之前跳舞的那些人因为不明白发生了什麽事情而又没得到可以离开的準许,正在舞池中央交头接耳,看见曦禾夫人回来了,刚想松气,就见她歪歪扭扭地跑到红衣少年面前,少年又惊又喜,脸上笑容刚起,下一瞬就被曦禾狠狠推到了墙上。

夫、夫……人?

曦禾双手用力,开始脱他的衣服。

一旁的宫人们大惊失色,连忙上前拦阻: 夫人,不可!夫人,住手啊,你这是要做什麽啊?

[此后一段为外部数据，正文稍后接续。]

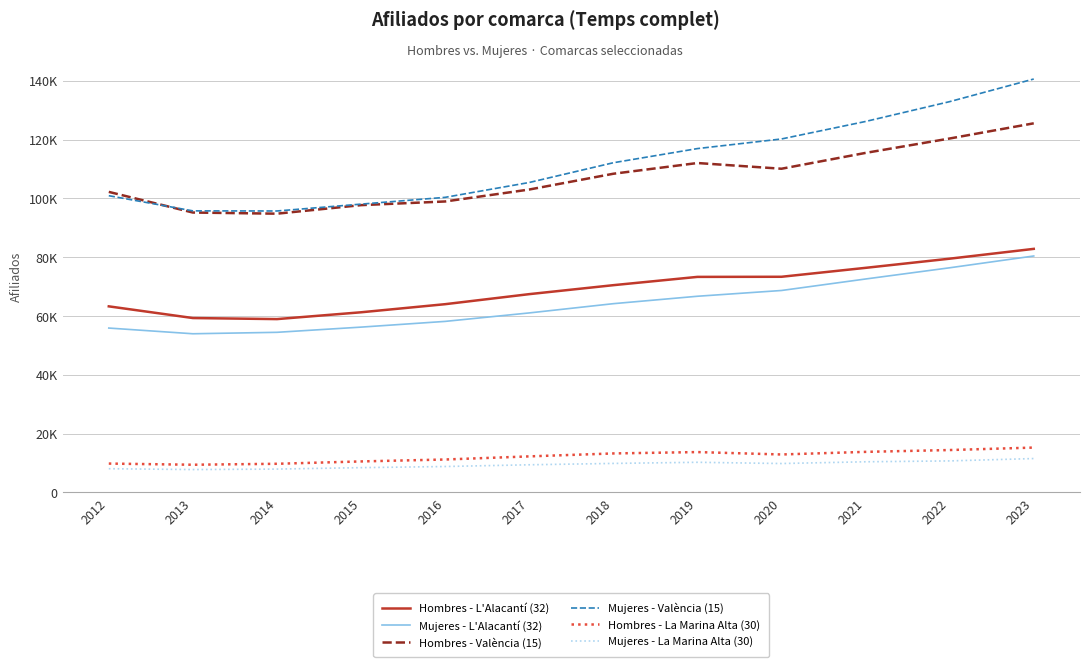

What are all the series names shown in the legend?

Hombres - L'Alacantí (32), Mujeres - L'Alacantí (32), Hombres - València (15), Mujeres - València (15), Hombres - La Marina Alta (30), Mujeres - La Marina Alta (30)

曦禾全都充耳不闻,用力脱下少年的红衣,怔怔地盯着衣服看了半天,而被脱了外衣的少年也一头雾水地站着,完全不明白发生了什麽事情。

他舔舔发干的嘴唇,讷讷出声: 夫人?你……怎麽了?

曦禾一扭头,又跑了。

众宫人只好继续跟着她。

只见她沖出宫殿,跑到箱子前,把手中的衣袍抖开,围在头颅上,边围边道:

不冷,不冷,小红,不冷。小红,小红……

这世间最普通的两个字,由她之口发出,竟是说不尽的缠绵,道不清的纠结。

番外

大雨啪嗒啪嗒。房间裏很安静。

公子一动不动的坐着,最后自嘲地笑笑:我这爱瞎操心的毛病,果然是连做鬼了,也改不掉啊。

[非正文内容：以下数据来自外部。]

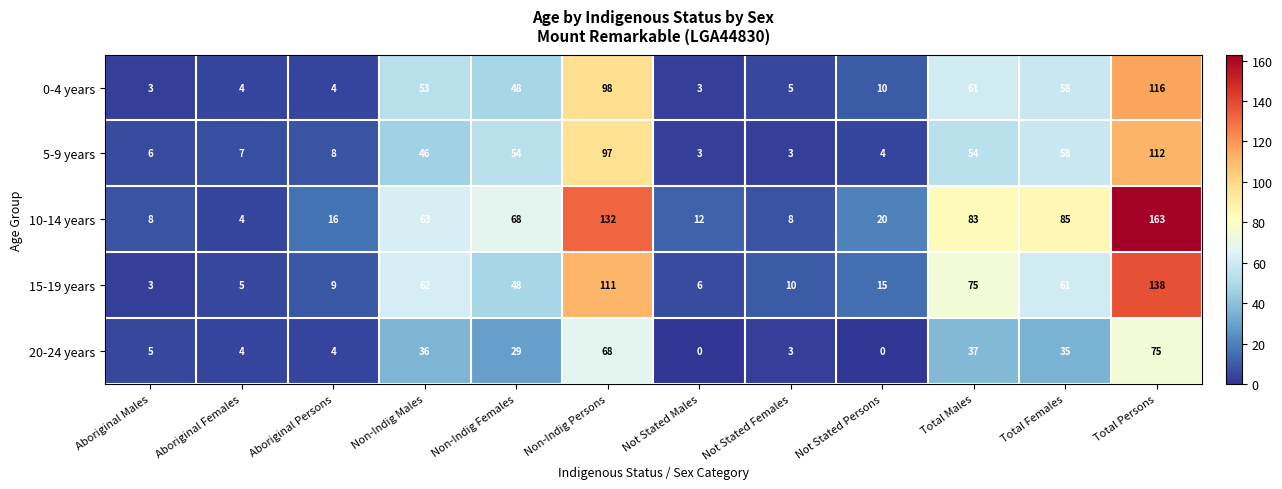

Which label corresponds to the largest value in the chart?

Total Persons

什、什什什麽?我一颤,袖角带到桌上的托盘,茶杯哐啷落地。

公子抬起头看着我,干嘛这麽意外?我死了的事情,你不是早知道了麽?

可是、可是……我不知道该说些什麽,或者说,我根本不明白目前这一切都是怎麽回事。

公子默默地看了我半天,叹气道:崔管家……

是。

他用一种非常非常严肃、非常非常慎重的表情,对我一字一字道:生前那麽多年,承蒙你的照顾了。

诶?

他起身,眼看着也要走,我连忙跟上道:公子,老奴不明白。

你再过段时间久明白了。

可是……

才说这麽两句话的功夫,我发现就到了大门前--什麽时候起?我连走路都这麽快了?

一阵清脆的铃声由远而近,长街那头,来了一辆漂亮的马车,看着也是分外眼熟--可不就是公子生前坐的那辆?

只不过这一次,赶车的朱龙却不在。

马匹好像有灵性似的,自行在公子身前停住,车帘微动,伸出一只手。

那是一只美绝人寰的纤纤玉手。

公子看见那只手,就像是看见了最珍爱的东西一样,表情顿时变得非常非常温柔。他伸手握住那只手。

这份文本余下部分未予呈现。